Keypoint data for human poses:
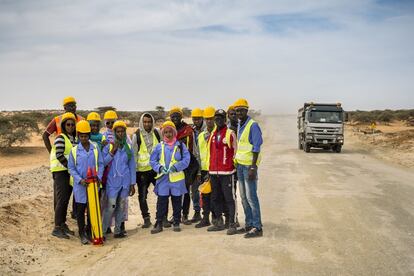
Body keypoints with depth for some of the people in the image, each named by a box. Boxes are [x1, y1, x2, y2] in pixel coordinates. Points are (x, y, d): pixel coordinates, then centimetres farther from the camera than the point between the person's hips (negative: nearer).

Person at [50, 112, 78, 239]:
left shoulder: (74, 138, 14)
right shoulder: (60, 138, -10)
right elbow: (59, 155, -18)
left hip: (70, 172, 7)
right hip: (61, 172, -7)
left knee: (66, 199, 11)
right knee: (61, 199, -8)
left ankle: (63, 224, 20)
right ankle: (57, 228, -3)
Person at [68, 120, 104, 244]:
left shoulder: (96, 148, 0)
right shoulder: (74, 150, -2)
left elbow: (101, 164, 4)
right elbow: (71, 168, 0)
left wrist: (99, 177, -9)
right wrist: (80, 180, -12)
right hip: (80, 185, -1)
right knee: (80, 209, 6)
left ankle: (91, 230, 24)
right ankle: (82, 234, 17)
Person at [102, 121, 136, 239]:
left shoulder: (128, 147, 7)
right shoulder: (109, 146, -1)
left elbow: (132, 166, 9)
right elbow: (103, 162, -7)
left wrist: (132, 184, 7)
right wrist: (112, 152, -16)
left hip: (125, 181, 3)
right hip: (112, 181, -3)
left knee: (121, 206, 9)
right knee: (111, 206, -8)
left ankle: (117, 230, 20)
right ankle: (102, 230, 2)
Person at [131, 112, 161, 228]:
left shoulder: (156, 133, 5)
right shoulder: (137, 135, -3)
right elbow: (133, 153, -3)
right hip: (142, 170, -2)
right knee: (142, 196, 5)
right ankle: (146, 218, 19)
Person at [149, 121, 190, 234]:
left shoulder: (181, 145, 2)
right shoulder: (159, 146, 6)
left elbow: (186, 160, -4)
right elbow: (152, 161, 6)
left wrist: (176, 166, -17)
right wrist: (159, 167, -12)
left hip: (177, 178, 0)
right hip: (163, 178, 1)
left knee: (177, 201, 9)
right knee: (161, 202, 1)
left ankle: (176, 223, 20)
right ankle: (159, 223, 10)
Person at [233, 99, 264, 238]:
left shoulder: (253, 125, -11)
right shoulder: (239, 125, 14)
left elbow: (256, 147, -15)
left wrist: (253, 167, -20)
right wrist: (237, 162, 15)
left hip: (249, 165, -8)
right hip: (240, 164, 8)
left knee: (251, 197, -7)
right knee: (244, 197, 12)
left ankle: (257, 228, 0)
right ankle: (249, 224, 22)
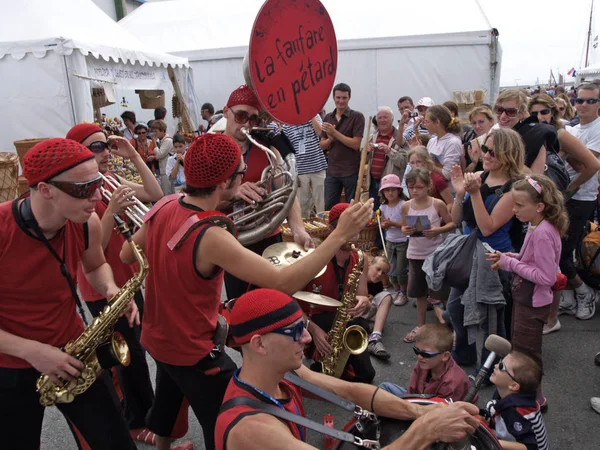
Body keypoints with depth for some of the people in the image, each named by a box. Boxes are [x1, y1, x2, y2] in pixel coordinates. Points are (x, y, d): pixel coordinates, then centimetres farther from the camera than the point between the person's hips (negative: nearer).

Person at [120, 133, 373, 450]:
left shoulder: (163, 206, -10)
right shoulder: (210, 237, -34)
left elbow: (126, 255, 6)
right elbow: (284, 283, -39)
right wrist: (340, 235, -37)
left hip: (157, 337, 9)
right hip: (192, 352, -8)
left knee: (168, 400, 34)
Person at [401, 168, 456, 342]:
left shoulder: (437, 204, -11)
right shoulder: (406, 206, -2)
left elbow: (452, 224, -3)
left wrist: (438, 230, -21)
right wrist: (405, 230, -13)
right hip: (415, 254, 4)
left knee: (441, 293, 1)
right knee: (419, 292, 16)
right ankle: (420, 326, 31)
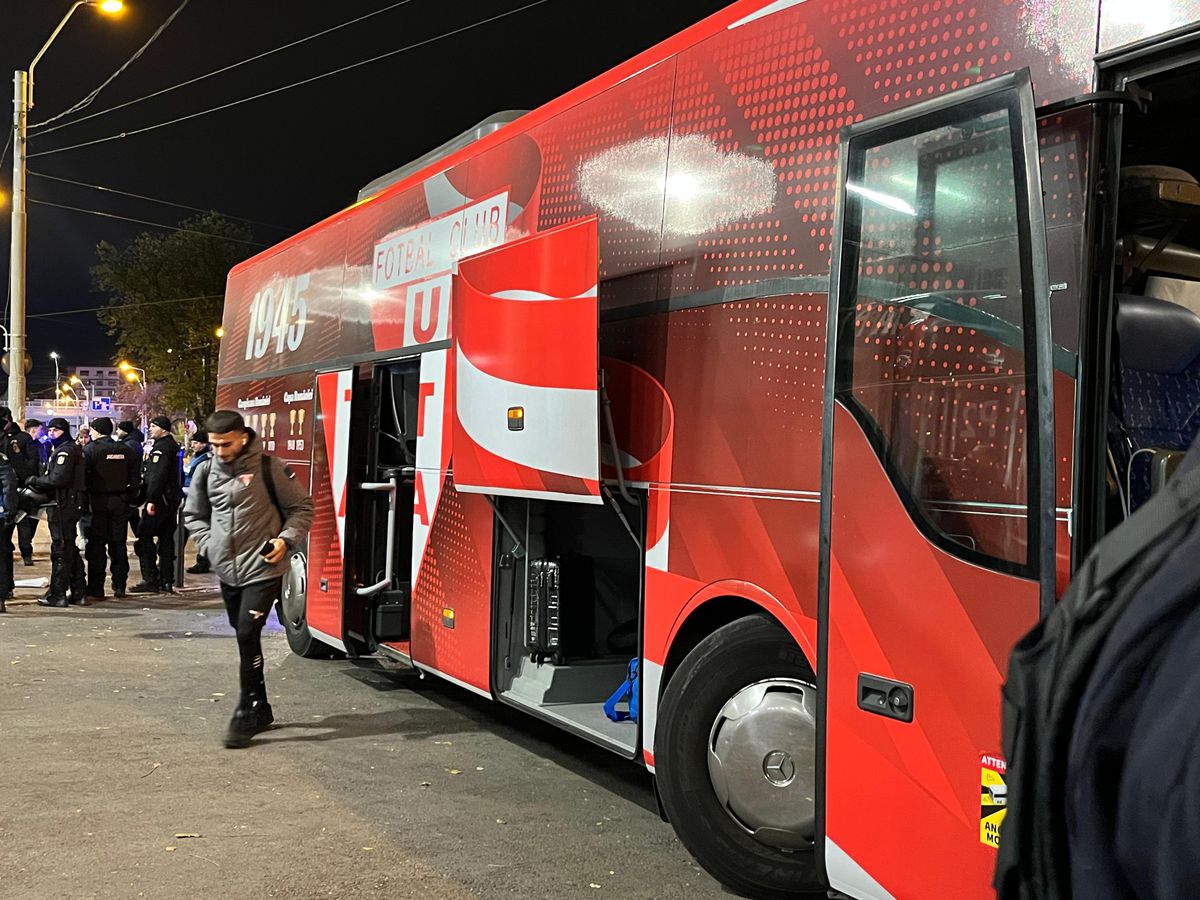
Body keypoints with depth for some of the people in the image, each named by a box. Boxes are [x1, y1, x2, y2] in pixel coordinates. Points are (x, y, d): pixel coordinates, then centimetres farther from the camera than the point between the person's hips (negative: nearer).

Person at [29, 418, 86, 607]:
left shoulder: (65, 450, -13)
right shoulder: (72, 449, 19)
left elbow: (57, 479, -22)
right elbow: (56, 478, 16)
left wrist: (35, 480, -9)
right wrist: (39, 482, 2)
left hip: (63, 507, -10)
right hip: (70, 505, 10)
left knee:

→ How to complete this task
Convert every line of the items above into a JSON list of strings, one string per line, omitting blank lines. Leave the picture lines out of the answer.

→ Result of the exercise
[
  "Body keypoints with depth for some of the people in the image, each named by a box. Boxes are [x1, y1, x2, y2] in pixel coordinates. Points are (x, y, d): pixel coordinates, then centimetres farther from the camera than the point between the person's hips (negative: nearer).",
  "Person at [50, 112, 78, 239]:",
  "left shoulder: (74, 138, 14)",
  "right shoulder: (60, 138, -10)",
  "right elbow: (59, 155, -18)",
  "left hip: (70, 172, 7)",
  "right hip: (61, 172, -7)",
  "left knee: (66, 199, 11)",
  "right knee: (61, 199, -8)",
  "left ankle: (63, 224, 20)",
  "right ankle: (57, 228, -3)",
  "Person at [68, 120, 104, 244]:",
  "left shoulder: (96, 148, 0)",
  "right shoulder: (74, 150, -2)",
  "left elbow: (101, 164, 4)",
  "right elbow: (71, 168, 0)",
  "left wrist: (99, 177, -9)",
  "right wrist: (80, 180, -12)",
  "right hip: (80, 185, -1)",
  "right knee: (80, 209, 6)",
  "left ankle: (91, 230, 24)",
  "right ankle: (82, 234, 17)",
  "Person at [102, 121, 136, 239]:",
  "left shoulder: (128, 147, 7)",
  "right shoulder: (109, 146, -1)",
  "left elbow: (132, 166, 9)",
  "right elbow: (103, 162, -7)",
  "left wrist: (132, 184, 7)",
  "right wrist: (112, 152, -16)",
  "left hip: (125, 181, 3)",
  "right hip: (112, 181, -3)",
  "left knee: (121, 206, 9)",
  "right knee: (111, 206, -8)",
  "left ankle: (117, 230, 20)",
  "right ankle: (102, 230, 2)",
  "Person at [131, 112, 161, 228]:",
  "left shoulder: (156, 133, 5)",
  "right shoulder: (137, 135, -3)",
  "right elbow: (133, 153, -3)",
  "right hip: (142, 170, -2)",
  "right knee: (142, 196, 5)",
  "right ankle: (146, 218, 19)",
  "Person at [149, 121, 190, 234]:",
  "left shoulder: (181, 145, 2)",
  "right shoulder: (159, 146, 6)",
  "left elbow: (186, 160, -4)",
  "right elbow: (152, 161, 6)",
  "left wrist: (176, 166, -17)",
  "right wrist: (159, 167, -12)",
  "left hip: (177, 178, 0)",
  "right hip: (163, 178, 1)",
  "left knee: (177, 201, 9)",
  "right knee: (161, 202, 1)",
  "left ankle: (176, 223, 20)",
  "right ankle: (159, 223, 10)",
  "Person at [233, 99, 264, 238]:",
  "left shoulder: (253, 125, -11)",
  "right shoulder: (239, 125, 14)",
  "left elbow: (256, 147, -15)",
  "left wrist: (253, 167, -20)",
  "right wrist: (237, 162, 15)",
  "left hip: (249, 165, -8)",
  "right hip: (240, 164, 8)",
  "left knee: (251, 197, -7)",
  "right knee: (244, 197, 12)",
  "left ankle: (257, 228, 0)",
  "right ankle: (249, 224, 22)",
  "Body keypoints with depth for some of the people in the image, each named by a box. Boxes are [x1, y1, x2, y2] in pixel coordinates. Points are (x, y, d): pixel coordinates, then centimetres farther from the camera than the point between the person's hips (negative: nearer).",
  "Person at [120, 133, 373, 450]:",
  "left shoulder: (163, 206, -10)",
  "right shoulder: (210, 237, -34)",
  "left elbow: (126, 255, 6)",
  "right elbow: (284, 283, -39)",
  "right wrist: (340, 235, -37)",
  "left hip: (157, 337, 9)",
  "right hip: (192, 352, -8)",
  "left knee: (168, 400, 34)",
  "Person at [401, 168, 456, 342]:",
  "left shoulder: (437, 204, -11)",
  "right shoulder: (406, 206, -2)",
  "left elbow: (452, 224, -3)",
  "left wrist: (438, 230, -21)",
  "right wrist: (405, 230, -13)",
  "right hip: (415, 254, 4)",
  "left knee: (441, 293, 1)",
  "right knee: (419, 292, 16)",
  "right ankle: (420, 326, 31)",
  "Body keypoints with depth for some of the people in the image, each named by a box. Boxes are [x1, y1, x2, y2] in pixel coordinates. Points are (x, y, d): pixel coordinates, then centimetres farther from the camera than the point between the person's hips (negative: nearer).",
  "Person at [29, 418, 86, 607]:",
  "left shoulder: (65, 450, -13)",
  "right shoulder: (72, 449, 19)",
  "left elbow: (57, 479, -22)",
  "right elbow: (56, 478, 16)",
  "left wrist: (35, 480, -9)",
  "right wrist: (39, 482, 2)",
  "left hip: (63, 507, -10)",
  "right hip: (70, 505, 10)",
  "left knee:"
]